(Provided material Opens)

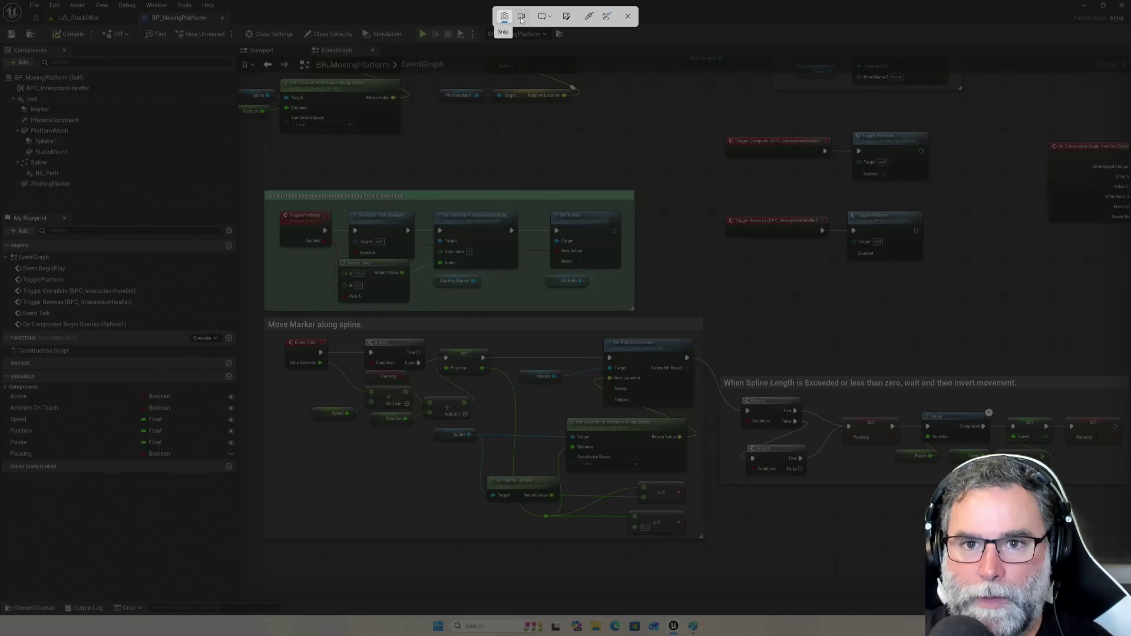
click(521, 16)
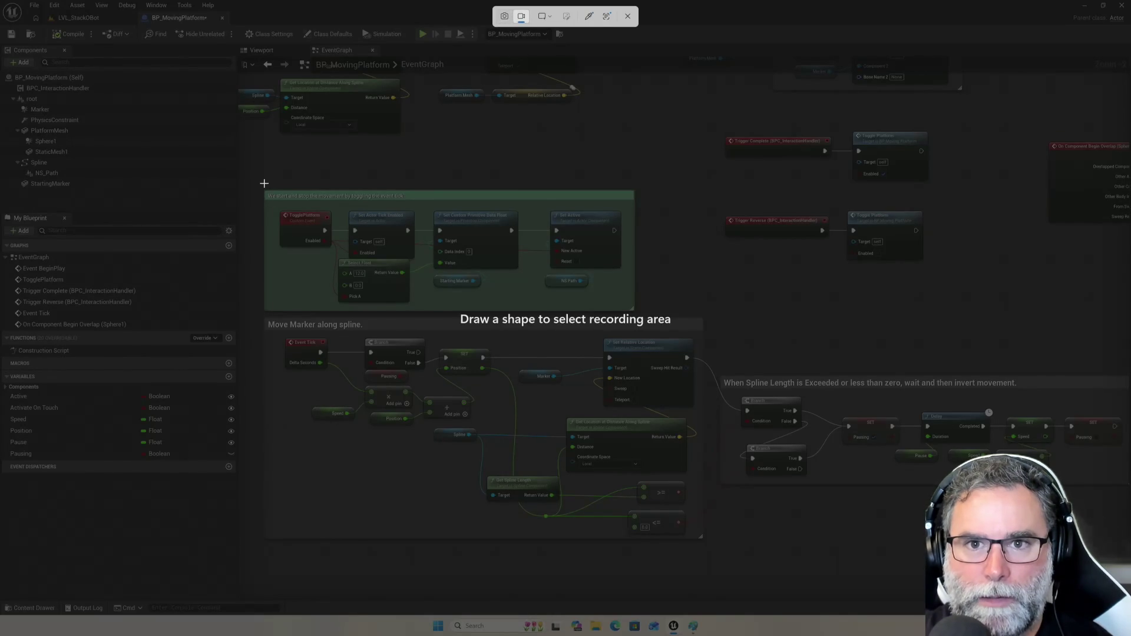
- Switch back to still Rectangle mode and snip the comment boxes and spline movement graph
click(505, 19)
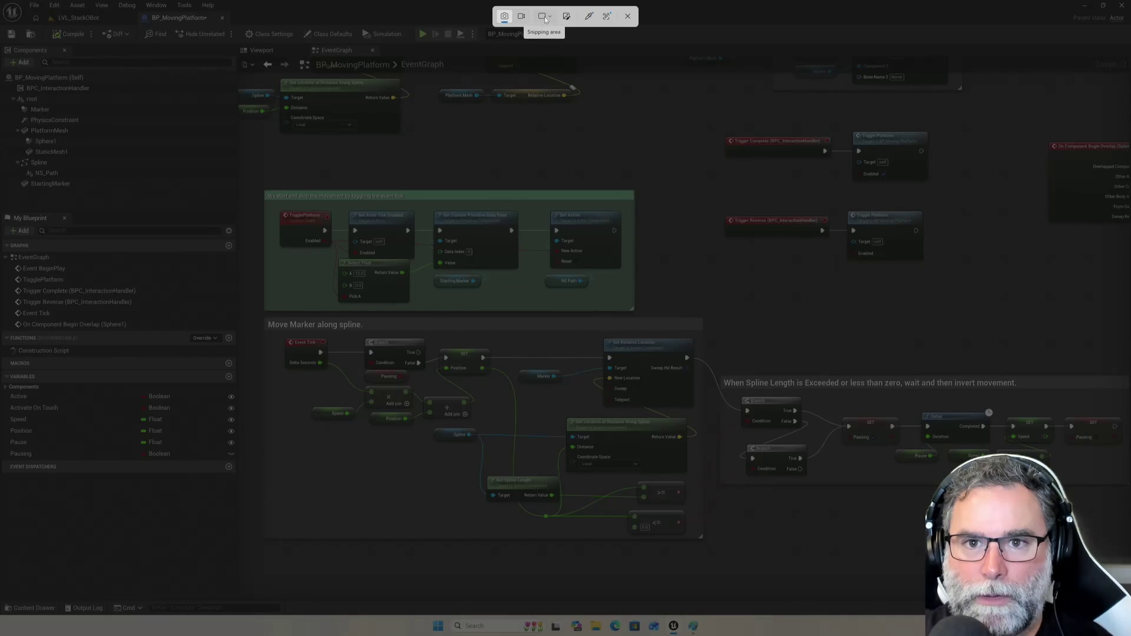
click(545, 17)
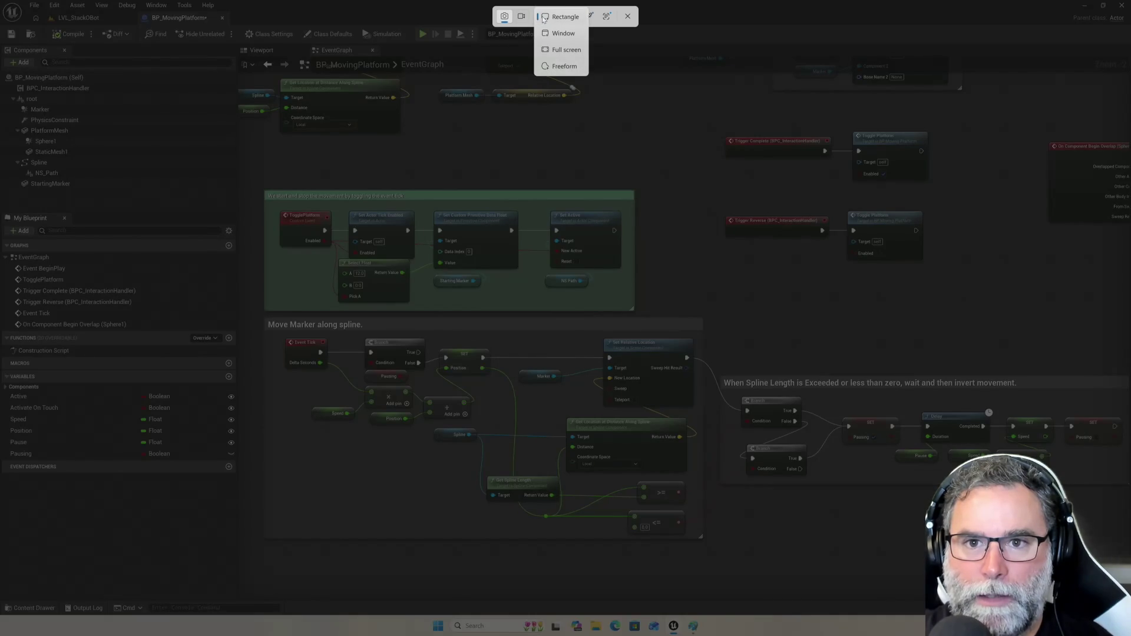
click(551, 19)
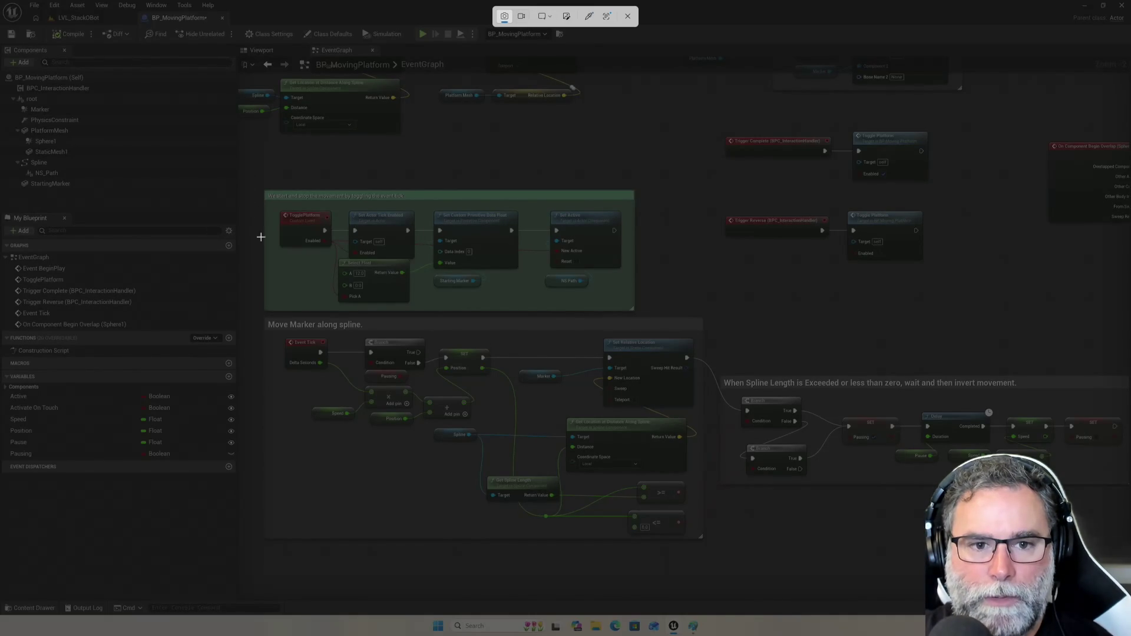
mouse_move(259, 180)
mouse_down()
mouse_move(716, 516)
mouse_move(931, 543)
mouse_move(1120, 587)
mouse_move(1130, 577)
mouse_up()
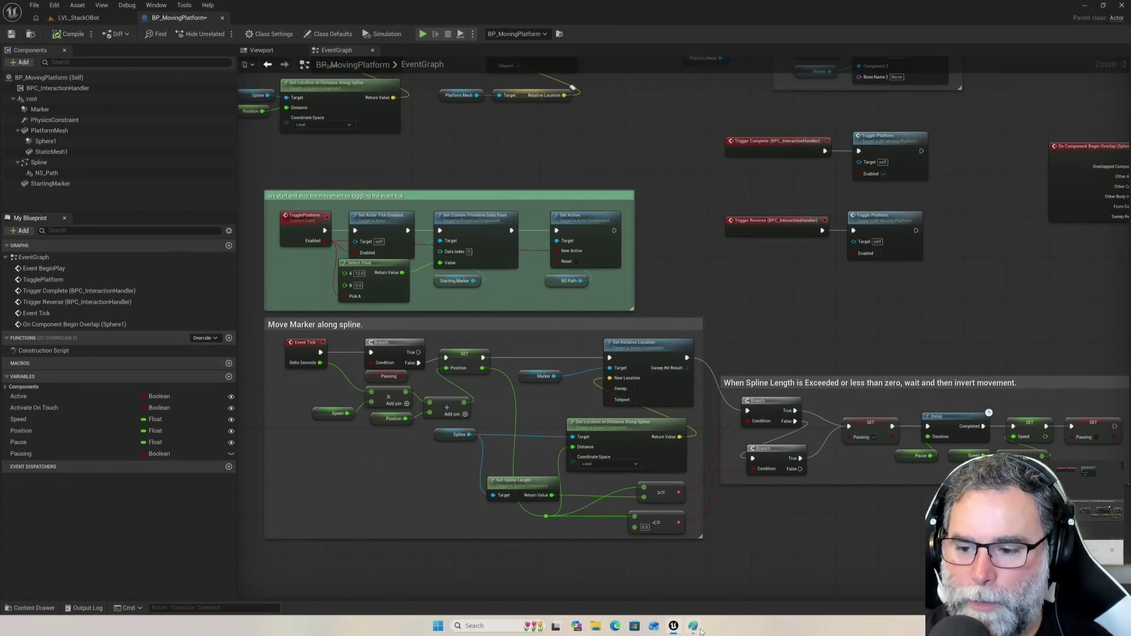
- Paste the graph snip onto the Paint canvas as a 2944 × 1346 image, then return to Unreal
mouse_move(693, 628)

(Provided material Closes)

Repeat only the lines from the one holding "mouse_move(1130, 577)" through the last line of the data, inclusive. Keep the pictures out.

### Written response
mouse_move(1130, 577)
mouse_up()
- Paste the graph snip onto the Paint canvas as a 2944 × 1346 image, then return to Unreal
mouse_move(693, 628)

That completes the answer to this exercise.